# Records provided
■ ■ ■ ■

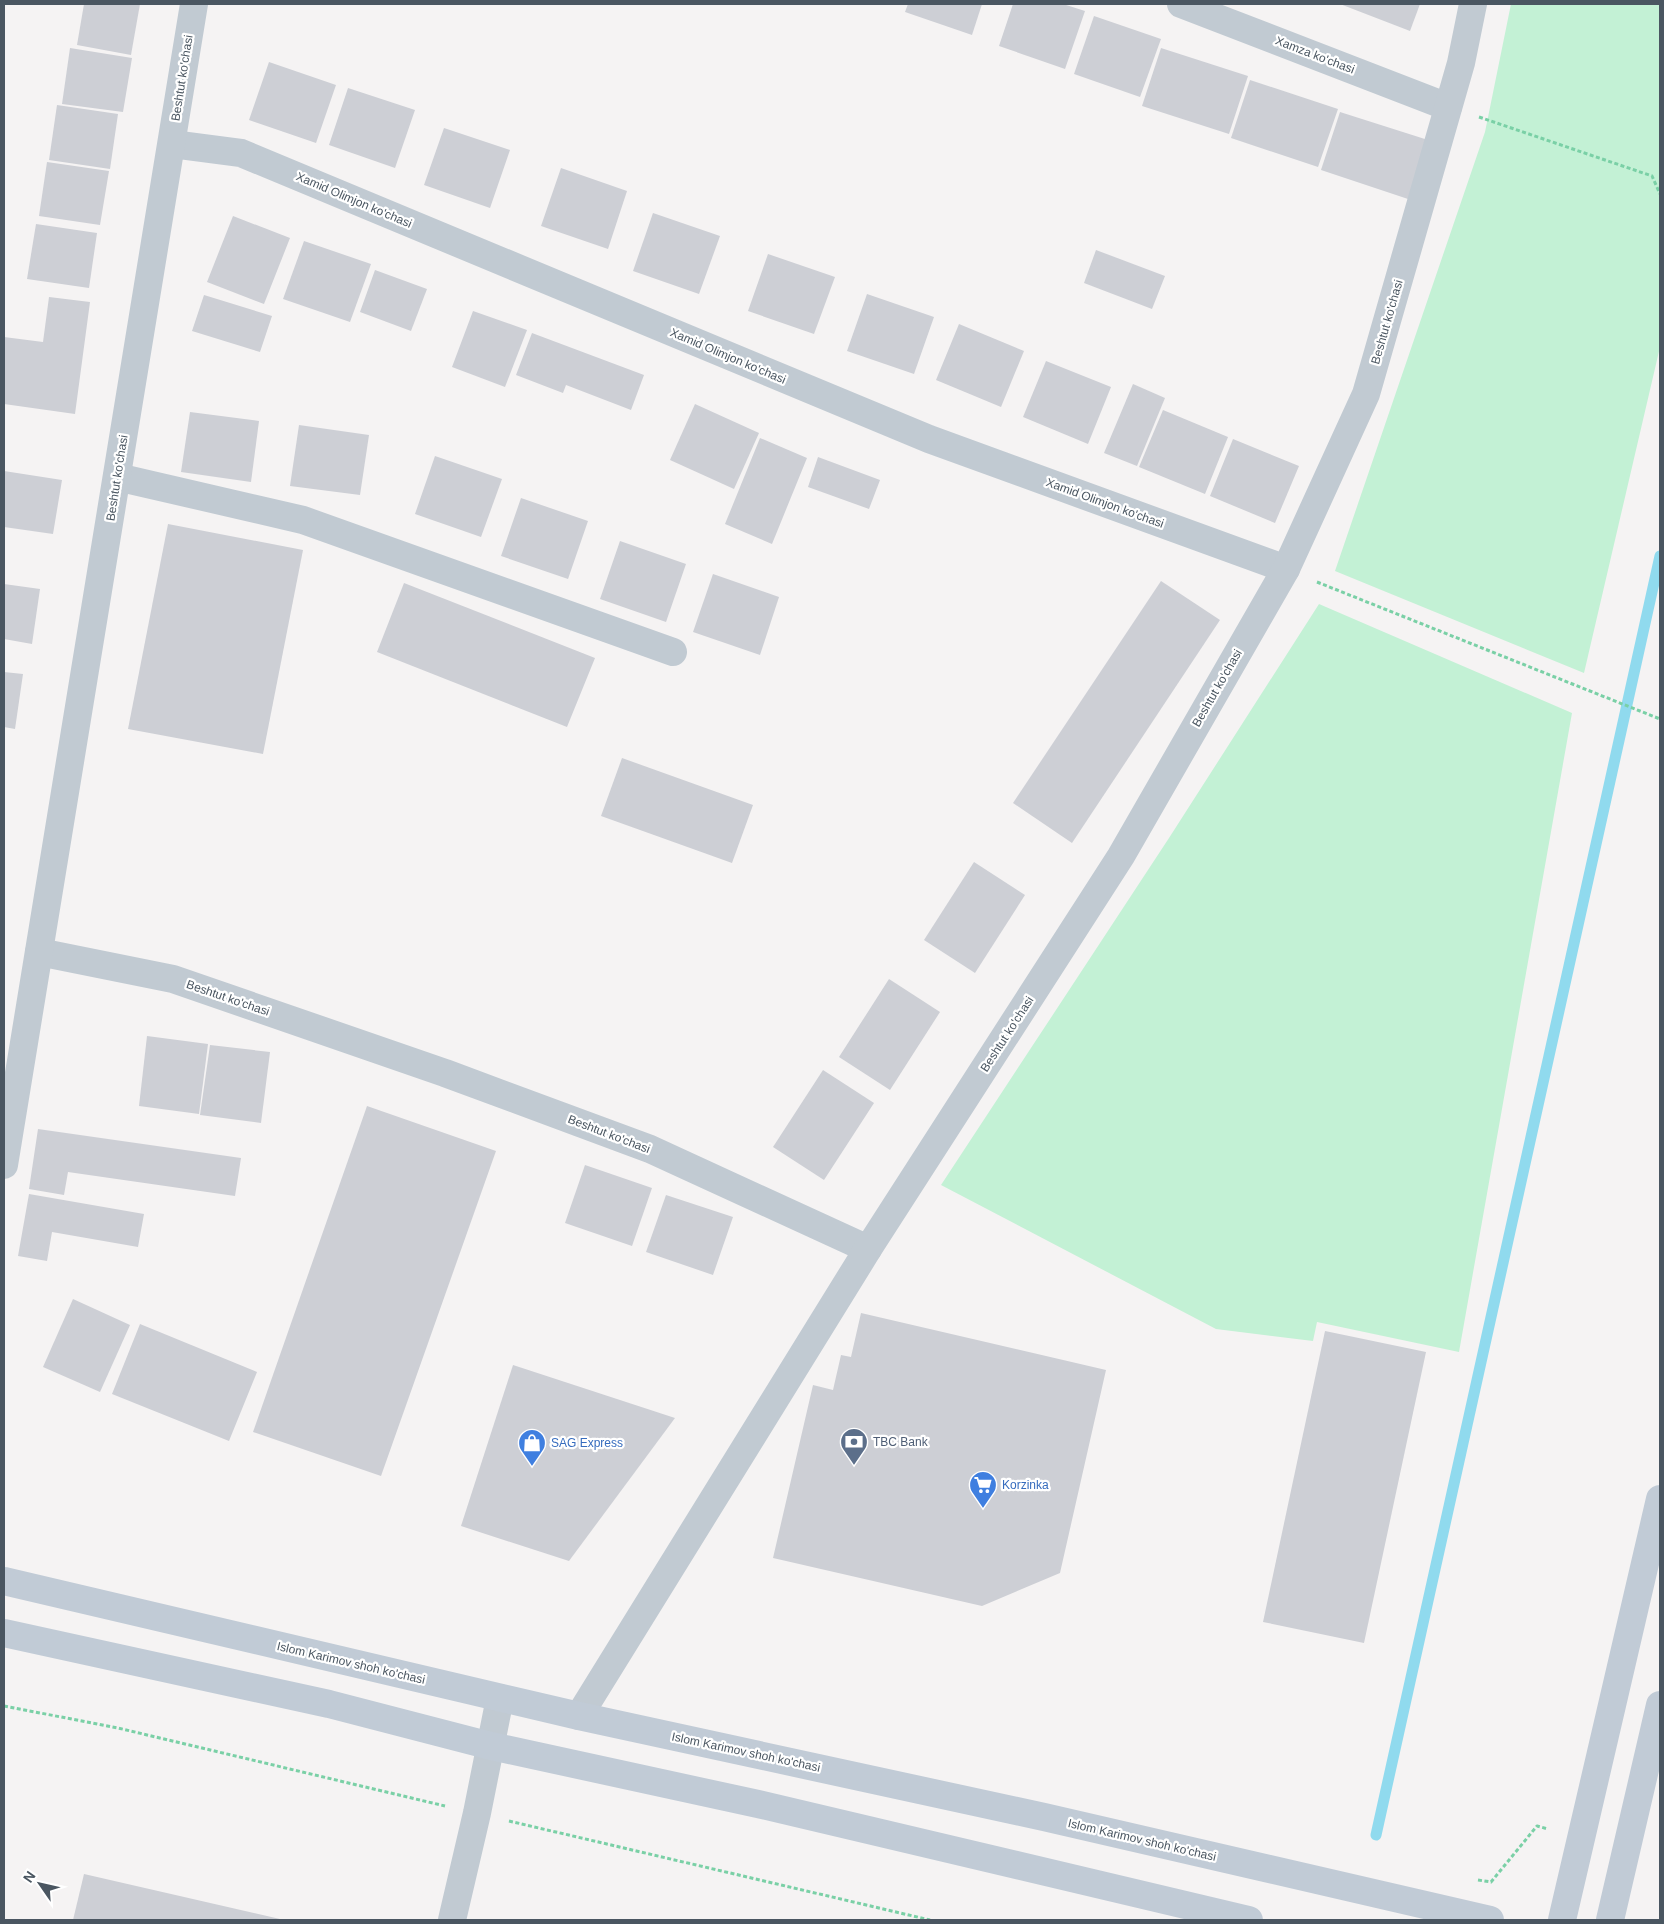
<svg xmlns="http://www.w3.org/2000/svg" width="1664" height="1924" font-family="Arial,sans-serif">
<rect width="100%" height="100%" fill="#f5f3f3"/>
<g fill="#c3f1d5">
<polygon points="1511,4 1660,4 1660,347 1584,673 1335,571 1485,132"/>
<polygon points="1319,604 1572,713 1459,1352 1317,1322 1313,1341 1216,1329 941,1185 1169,838"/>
</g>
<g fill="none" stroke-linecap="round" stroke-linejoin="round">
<polyline stroke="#90daee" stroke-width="11" points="1376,1835 1660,556"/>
</g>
<g fill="#cdcfd5">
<polygon points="84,4 140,4 131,55 77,45"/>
<polygon points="908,4 982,4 972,35 905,12"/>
<polygon points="1013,4 1063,4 1085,11 1065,69 999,46"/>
<polygon points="1340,4 1420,4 1410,31"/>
<polygon points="1094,16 1161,39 1140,97 1074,74"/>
<polygon points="70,48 132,58 123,112 62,104"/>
<polygon points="1161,48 1248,76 1229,134 1142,106"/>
<polygon points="269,62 336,85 316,143 249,120"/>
<polygon points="1250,80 1338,109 1318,167 1231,138"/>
<polygon points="348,88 415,110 395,168 329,145"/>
<polygon points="57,105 118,114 110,169 49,160"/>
<polygon points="1340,112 1428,140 1408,199 1321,170"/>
<polygon points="444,128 510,150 490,208 424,185"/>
<polygon points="47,162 109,171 100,225 39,216"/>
<polygon points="561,168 627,191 608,249 541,226"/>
<polygon points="653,213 720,236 699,294 633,271"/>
<polygon points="233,216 290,238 264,304 207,282"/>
<polygon points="36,224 97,233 89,288 27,279"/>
<polygon points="304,241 371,264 350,322 283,299"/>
<polygon points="1096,250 1165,276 1152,309 1084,283"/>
<polygon points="768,254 835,277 814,334 748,311"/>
<polygon points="375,270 427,289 411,331 360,312"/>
<polygon points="867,294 934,317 914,374 847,351"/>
<polygon points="204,295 272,316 260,352 192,331"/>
<polygon points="49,297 90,302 75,414 4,404 4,337 43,342"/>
<polygon points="473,311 527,330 505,387 452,367"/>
<polygon points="959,324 1024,351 1001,407 936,380"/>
<polygon points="532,333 644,375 631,410 566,385 563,393 516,375"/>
<polygon points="1046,361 1111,387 1088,444 1023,417"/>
<polygon points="1133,384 1165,398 1137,466 1104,453"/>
<polygon points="695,404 759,433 734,489 670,460"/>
<polygon points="1163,410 1228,437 1205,494 1139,467"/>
<polygon points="190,412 259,421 251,482 181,472"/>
<polygon points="299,425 369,435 360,495 290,486"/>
<polygon points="760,438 807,458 772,544 725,524"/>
<polygon points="1233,439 1299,466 1275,523 1210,496"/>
<polygon points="435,456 502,479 481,537 415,514"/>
<polygon points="818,457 880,480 869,509 808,487"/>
<polygon points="4,471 62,480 53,534 4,527"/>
<polygon points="521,498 588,521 568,579 501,556"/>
<polygon points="168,524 303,550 263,754 128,729"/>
<polygon points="620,541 686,564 666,622 600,599"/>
<polygon points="713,574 779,597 760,655 693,632"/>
<polygon points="1161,581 1220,620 1072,843 1013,803"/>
<polygon points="404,583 595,658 567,727 377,652"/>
<polygon points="4,584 40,589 32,644 4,639"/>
<polygon points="4,672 23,674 15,729 4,727"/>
<polygon points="622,758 753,805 732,863 601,816"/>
<polygon points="974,862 1025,895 975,973 924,940"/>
<polygon points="889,979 940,1012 890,1090 839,1057"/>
<polygon points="147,1036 208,1044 199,1114 139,1106"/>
<polygon points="210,1045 270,1052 261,1123 200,1115"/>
<polygon points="823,1070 874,1103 824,1180 773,1147"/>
<polygon points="367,1106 496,1151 381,1476 253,1432"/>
<polygon points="38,1129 241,1158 235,1196 68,1172 64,1195 29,1189"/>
<polygon points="585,1165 652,1188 632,1246 565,1223"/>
<polygon points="29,1194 144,1214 138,1247 52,1232 47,1261 18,1256"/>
<polygon points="666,1195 733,1217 713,1275 646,1252"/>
<polygon points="73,1299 130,1325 100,1392 43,1367"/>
<polygon points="861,1313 1106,1370 1060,1573 982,1606 773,1558 813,1385 833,1390 841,1355 851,1357"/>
<polygon points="140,1324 257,1372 229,1441 112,1394"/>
<polygon points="1325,1331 1426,1352 1364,1643 1263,1622"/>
<polygon points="513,1365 675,1418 569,1561 461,1526"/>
<polygon points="84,1874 280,1919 280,1920 73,1920"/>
</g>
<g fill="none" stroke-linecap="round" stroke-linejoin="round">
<g stroke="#7ad0a6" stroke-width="3" stroke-dasharray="4 2.5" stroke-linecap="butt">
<polyline points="1479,117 1652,176 1660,194"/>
<polyline points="1317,582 1660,719"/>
<polyline points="4,1706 118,1728 445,1806"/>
<polyline points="509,1821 930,1920"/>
<polyline points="1478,1880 1491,1882 1537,1826 1548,1829"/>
</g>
<g stroke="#c1cad2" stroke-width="28">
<polyline points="1181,4 1448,107"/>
<polyline points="172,144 241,153 929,439 1286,569"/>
<polyline points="117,477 303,520 673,652"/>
<polyline points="39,952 173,979 445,1073 650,1149 868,1249"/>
<polyline points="4,1165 194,4"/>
<polyline points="579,1716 868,1249 1121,856 1286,569 1366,394 1461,63 1473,4"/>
<polyline points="452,1920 477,1813 500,1698"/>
</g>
<g stroke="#c1cbd6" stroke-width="28">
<polyline points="4,1581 579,1716 1044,1817 1490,1920"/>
<polyline points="4,1633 329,1704 491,1746 758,1804 1249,1920"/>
<polyline points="1562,1920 1660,1499"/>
<polyline points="1610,1920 1660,1705"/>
</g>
</g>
<defs>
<symbol id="bank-pin" viewBox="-11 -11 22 30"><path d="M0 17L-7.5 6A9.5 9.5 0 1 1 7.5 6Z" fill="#5c6f8a" stroke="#fff"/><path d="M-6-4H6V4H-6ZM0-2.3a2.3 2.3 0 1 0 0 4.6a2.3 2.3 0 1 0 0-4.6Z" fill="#fff"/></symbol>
<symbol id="shop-pin" viewBox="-11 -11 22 30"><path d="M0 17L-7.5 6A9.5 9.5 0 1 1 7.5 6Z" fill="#3f7fe0" stroke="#fff"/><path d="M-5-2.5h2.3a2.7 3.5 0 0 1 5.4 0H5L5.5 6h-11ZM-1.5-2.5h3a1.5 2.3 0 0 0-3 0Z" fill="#fff"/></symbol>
<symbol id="supermarket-pin" viewBox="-11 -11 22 30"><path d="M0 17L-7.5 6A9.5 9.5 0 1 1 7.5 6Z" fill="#3f7fe0" stroke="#fff"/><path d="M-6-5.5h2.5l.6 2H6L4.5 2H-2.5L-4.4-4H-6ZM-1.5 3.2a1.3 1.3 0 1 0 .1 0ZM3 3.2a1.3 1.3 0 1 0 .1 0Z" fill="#fff"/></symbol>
</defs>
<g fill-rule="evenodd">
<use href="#bank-pin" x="838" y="1426" width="32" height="43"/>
<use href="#shop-pin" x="516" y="1427" width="32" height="43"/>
<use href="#supermarket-pin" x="967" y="1469" width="32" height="43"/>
</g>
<g text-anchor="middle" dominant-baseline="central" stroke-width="4.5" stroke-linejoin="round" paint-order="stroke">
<g font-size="12" fill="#4a5661" stroke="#fff">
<text transform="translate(1315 55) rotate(21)">Xamza ko'chasi</text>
<text transform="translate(182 78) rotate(-81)">Beshtut ko'chasi</text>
<text transform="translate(354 200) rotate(23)">Xamid Olimjon ko'chasi</text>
<text transform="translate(1387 322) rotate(-74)">Beshtut ko'chasi</text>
<text transform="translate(728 356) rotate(23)">Xamid Olimjon ko'chasi</text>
<text transform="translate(117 478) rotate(-81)">Beshtut ko'chasi</text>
<text transform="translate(1105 503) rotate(20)">Xamid Olimjon ko'chasi</text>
<text transform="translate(1217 688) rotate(-60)">Beshtut ko'chasi</text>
<text transform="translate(228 998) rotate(19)">Beshtut ko'chasi</text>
<text transform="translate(1007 1034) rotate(-57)">Beshtut ko'chasi</text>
<text transform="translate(609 1134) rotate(21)">Beshtut ko'chasi</text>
<text transform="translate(351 1663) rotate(13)">Islom Karimov shoh ko'chasi</text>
<text transform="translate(746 1752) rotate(12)">Islom Karimov shoh ko'chasi</text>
<text transform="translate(1142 1840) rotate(13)">Islom Karimov shoh ko'chasi</text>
</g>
<g font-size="12" fill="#4e5e75" stroke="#fff" text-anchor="start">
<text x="873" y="1442">TBC Bank</text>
</g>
<g font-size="12" fill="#366cbe" stroke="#fff" text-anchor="start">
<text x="551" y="1443">SAG Express</text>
<text x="1002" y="1485">Korzinka</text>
</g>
</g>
<rect width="1664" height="1924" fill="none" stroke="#4a5661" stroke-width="10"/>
<g transform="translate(40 1884) rotate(304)" stroke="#ffffff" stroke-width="4" paint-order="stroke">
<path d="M0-4L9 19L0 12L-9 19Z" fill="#4a5661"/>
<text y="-8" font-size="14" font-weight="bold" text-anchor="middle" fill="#4a5661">N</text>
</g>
</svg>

■ ■ ■ ■

# Exercise details
Give the number of lines that include the word "middle" in the listing. Nothing else belongs in the reply.

# Answer area
2